**INFORMATION GIVEN**
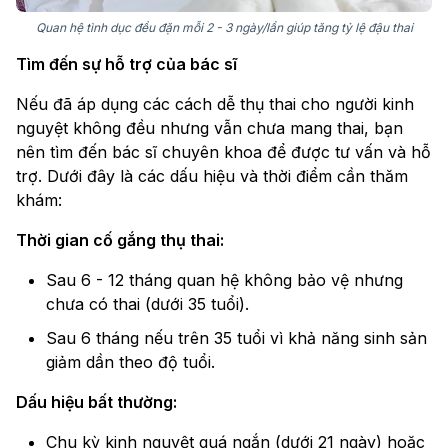
Quan hệ tình dục đều đặn mỗi 2 - 3 ngày/lần giúp tăng tỷ lệ đậu thai
Tìm đến sự hỗ trợ của bác sĩ
Nếu đã áp dụng các cách dễ thụ thai cho người kinh
nguyệt không đều nhưng vẫn chưa mang thai, bạn
nên tìm đến bác sĩ chuyên khoa để được tư vấn và hỗ
trợ. Dưới đây là các dấu hiệu và thời điểm cần thăm
khám:
Thời gian cố gắng thụ thai:
Sau 6 - 12 tháng quan hệ không bảo vệ nhưng
chưa có thai (dưới 35 tuổi).
Sau 6 tháng nếu trên 35 tuổi vì khả năng sinh sản
giảm dần theo độ tuổi.
Dấu hiệu bất thường:
Chu kỳ kinh nguyệt quá ngắn (dưới 21 ngày) hoặc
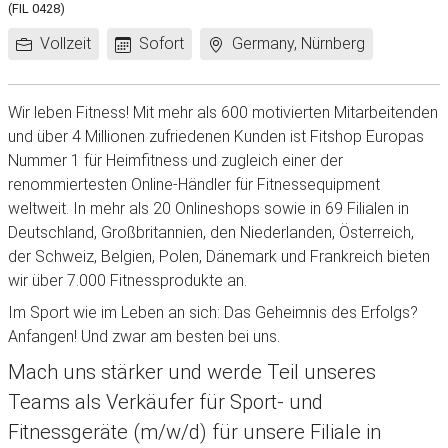
(FIL 0428)
Arbeitszeit:
Frühestes
Standort:
Vollzeit
Sofort
Germany, Nürnberg
Eintrittsdatum:
Wir leben Fitness! Mit mehr als 600 motivierten Mitarbeitenden
und über 4 Millionen zufriedenen Kunden ist Fitshop Europas
Nummer 1 für Heimfitness und zugleich einer der
renommiertesten Online-Händler für Fitnessequipment
weltweit. In mehr als 20 Onlineshops sowie in 69 Filialen in
Deutschland, Großbritannien, den Niederlanden, Österreich,
der Schweiz, Belgien, Polen, Dänemark und Frankreich bieten
wir über 7.000 Fitnessprodukte an.
Im Sport wie im Leben an sich: Das Geheimnis des Erfolgs?
Anfangen! Und zwar am besten bei uns.
Mach uns stärker und werde Teil unseres
Teams als Verkäufer für Sport- und
Fitnessgeräte (m/w/d) für unsere Filiale in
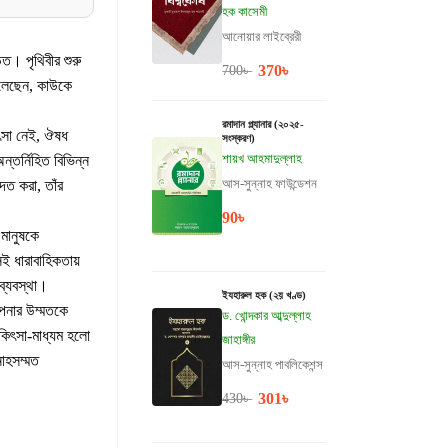
হক কাসেমী
আনোয়ার লাইব্রেরী
। পৃথিবীর শুরু
370
৳
700
৳
েলেছেন, কাউকে
রমাদান প্ল্যানার (২০২৫-
ৎসা নেই, ঔষধ
সংস্করণ)
শায়খ আহমাদুল্লাহ
তর্নিহিত বিভিন্ন
আস-সুন্নাহ ফাউন্ডেশন
দত করা, তাঁর
90
৳
মানুষকে
েই ধারাবাহিকতায়
ব্যবস্থা।
ইযহারুল হক (২য় খণ্ড)
পনার উম্মতকে
ড. খোন্দকার আব্দুল্লাহ
কিৎসা-মাধ্যম হলো
জাহাঙ্গীর
াহসম্মত
আস-সুন্নাহ পাবলিকেশন্স
301
৳
430
৳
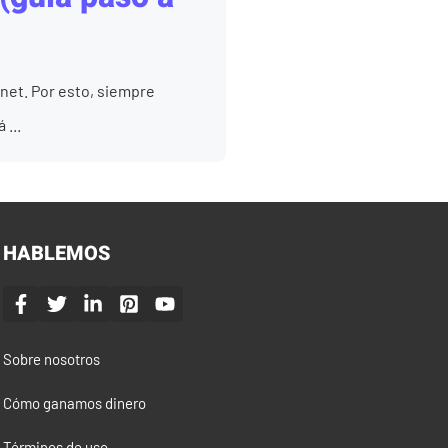
net. Por esto, siempre
...
HABLEMOS
Sobre nosotros
Cómo ganamos dinero
Términos de uso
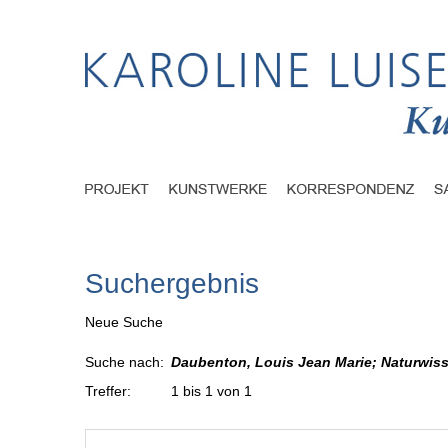
Suchergebnis
Neue Suche
Suche nach:
Daubenton, Louis Jean Marie; Naturwiss
Treffer:
1 bis 1 von 1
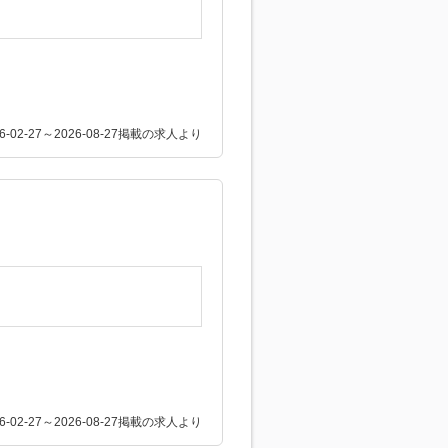
26-02-27～2026-08-27掲載の求人より
26-02-27～2026-08-27掲載の求人より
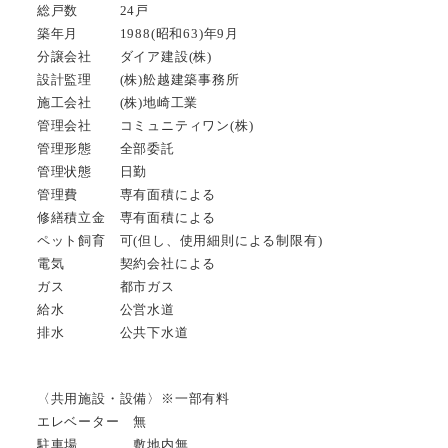
総戸数 24戸
築年月 1988(昭和63)年9月
分譲会社 ダイア建設(株)
設計監理 (株)舩越建築事務所
施工会社 (株)地崎工業
管理会社 コミュニティワン(株)
管理形態 全部委託
管理状態 日勤
管理費 専有面積による
修繕積立金 専有面積による
ペット飼育 可(但し、使用細則による制限有)
電気 契約会社による
ガス 都市ガス
給水 公営水道
排水 公共下水道
〈共用施設・設備〉※一部有料
エレベーター 無
駐車場 敷地内無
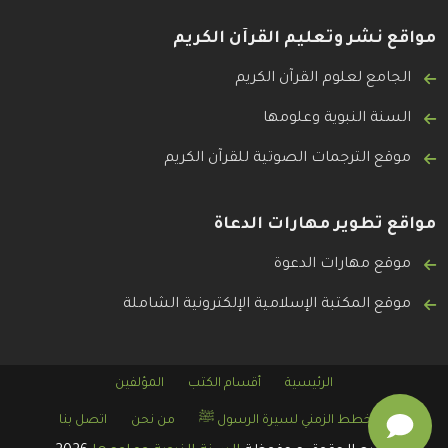
مواقع نشر وتعليم القرآن الكريم
الجامع لعلوم القرآن الكريم
السنة النبوية وعلومها
موقع الترجمات الصوتية للقرآن الكريم
مواقع تطوير مهارات الدعاة
موقع مهارات الدعوة
موقع المكتبة الإسلامية الإلكترونية الشاملة
الرئيسية
أقسام الكتب
المؤلفين
المخطط الزمني لسيرة الرسول ﷺ
من نحن
اتصل بنا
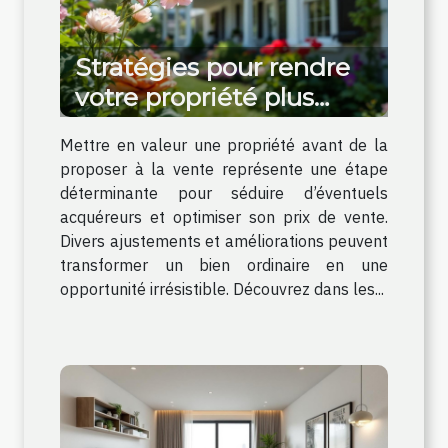
Stratégies pour rendre
votre propriété plus
attrayante avant la mise
Mettre en valeur une propriété avant de la
en vente
proposer à la vente représente une étape
déterminante pour séduire d’éventuels
acquéreurs et optimiser son prix de vente.
Divers ajustements et améliorations peuvent
transformer un bien ordinaire en une
opportunité irrésistible. Découvrez dans les...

**PROBLEM DESCRIPTION**
Reproduce the entries starting at the line containing "Stratégies pour rendre" and ending at the end of the entries, substituting "maison" for "propriété" and leaving everything else unchanged.

**SOLUTION TO THIS PROBLEM**
Stratégies pour rendre
votre maison plus
attrayante avant la mise
Mettre en valeur une maison avant de la
en vente
proposer à la vente représente une étape
déterminante pour séduire d’éventuels
acquéreurs et optimiser son prix de vente.
Divers ajustements et améliorations peuvent
transformer un bien ordinaire en une
opportunité irrésistible. Découvrez dans les...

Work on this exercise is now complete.